**EXERCISE AIM:**
The response should consist of the records that follow, repeated exactly.

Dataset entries
[Start of section]

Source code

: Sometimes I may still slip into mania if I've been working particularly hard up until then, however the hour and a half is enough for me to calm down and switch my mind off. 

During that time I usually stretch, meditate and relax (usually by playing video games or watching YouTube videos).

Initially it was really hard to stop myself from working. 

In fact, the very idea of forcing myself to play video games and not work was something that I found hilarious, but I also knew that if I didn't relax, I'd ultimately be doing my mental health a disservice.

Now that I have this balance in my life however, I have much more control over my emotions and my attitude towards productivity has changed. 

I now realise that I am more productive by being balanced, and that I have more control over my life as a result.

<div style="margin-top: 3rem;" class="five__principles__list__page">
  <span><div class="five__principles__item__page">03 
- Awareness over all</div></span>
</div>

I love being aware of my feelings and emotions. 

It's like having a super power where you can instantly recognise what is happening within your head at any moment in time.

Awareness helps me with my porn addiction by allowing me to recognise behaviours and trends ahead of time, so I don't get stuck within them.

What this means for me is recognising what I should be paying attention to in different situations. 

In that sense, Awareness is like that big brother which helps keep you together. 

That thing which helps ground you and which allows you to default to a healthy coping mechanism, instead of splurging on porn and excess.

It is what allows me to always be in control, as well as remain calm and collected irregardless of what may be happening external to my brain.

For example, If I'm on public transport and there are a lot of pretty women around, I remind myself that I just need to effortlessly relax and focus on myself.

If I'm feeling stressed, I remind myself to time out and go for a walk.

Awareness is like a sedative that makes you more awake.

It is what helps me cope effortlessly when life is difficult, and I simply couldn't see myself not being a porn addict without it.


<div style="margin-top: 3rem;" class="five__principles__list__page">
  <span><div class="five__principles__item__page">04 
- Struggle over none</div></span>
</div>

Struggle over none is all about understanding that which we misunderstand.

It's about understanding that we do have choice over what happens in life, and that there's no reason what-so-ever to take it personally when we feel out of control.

[End of section]

**YOUR RESPONSE:**
Source code

: Sometimes I may still slip into mania if I've been working particularly hard up until then, however the hour and a half is enough for me to calm down and switch my mind off. 

During that time I usually stretch, meditate and relax (usually by playing video games or watching YouTube videos).

Initially it was really hard to stop myself from working. 

In fact, the very idea of forcing myself to play video games and not work was something that I found hilarious, but I also knew that if I didn't relax, I'd ultimately be doing my mental health a disservice.

Now that I have this balance in my life however, I have much more control over my emotions and my attitude towards productivity has changed. 

I now realise that I am more productive by being balanced, and that I have more control over my life as a result.

<div style="margin-top: 3rem;" class="five__principles__list__page">
  <span><div class="five__principles__item__page">03 
- Awareness over all</div></span>
</div>

I love being aware of my feelings and emotions. 

It's like having a super power where you can instantly recognise what is happening within your head at any moment in time.

Awareness helps me with my porn addiction by allowing me to recognise behaviours and trends ahead of time, so I don't get stuck within them.

What this means for me is recognising what I should be paying attention to in different situations. 

In that sense, Awareness is like that big brother which helps keep you together. 

That thing which helps ground you and which allows you to default to a healthy coping mechanism, instead of splurging on porn and excess.

It is what allows me to always be in control, as well as remain calm and collected irregardless of what may be happening external to my brain.

For example, If I'm on public transport and there are a lot of pretty women around, I remind myself that I just need to effortlessly relax and focus on myself.

If I'm feeling stressed, I remind myself to time out and go for a walk.

Awareness is like a sedative that makes you more awake.

It is what helps me cope effortlessly when life is difficult, and I simply couldn't see myself not being a porn addict without it.


<div style="margin-top: 3rem;" class="five__principles__list__page">
  <span><div class="five__principles__item__page">04 
- Struggle over none</div></span>
</div>

Struggle over none is all about understanding that which we misunderstand.

It's about understanding that we do have choice over what happens in life, and that there's no reason what-so-ever to take it personally when we feel out of control.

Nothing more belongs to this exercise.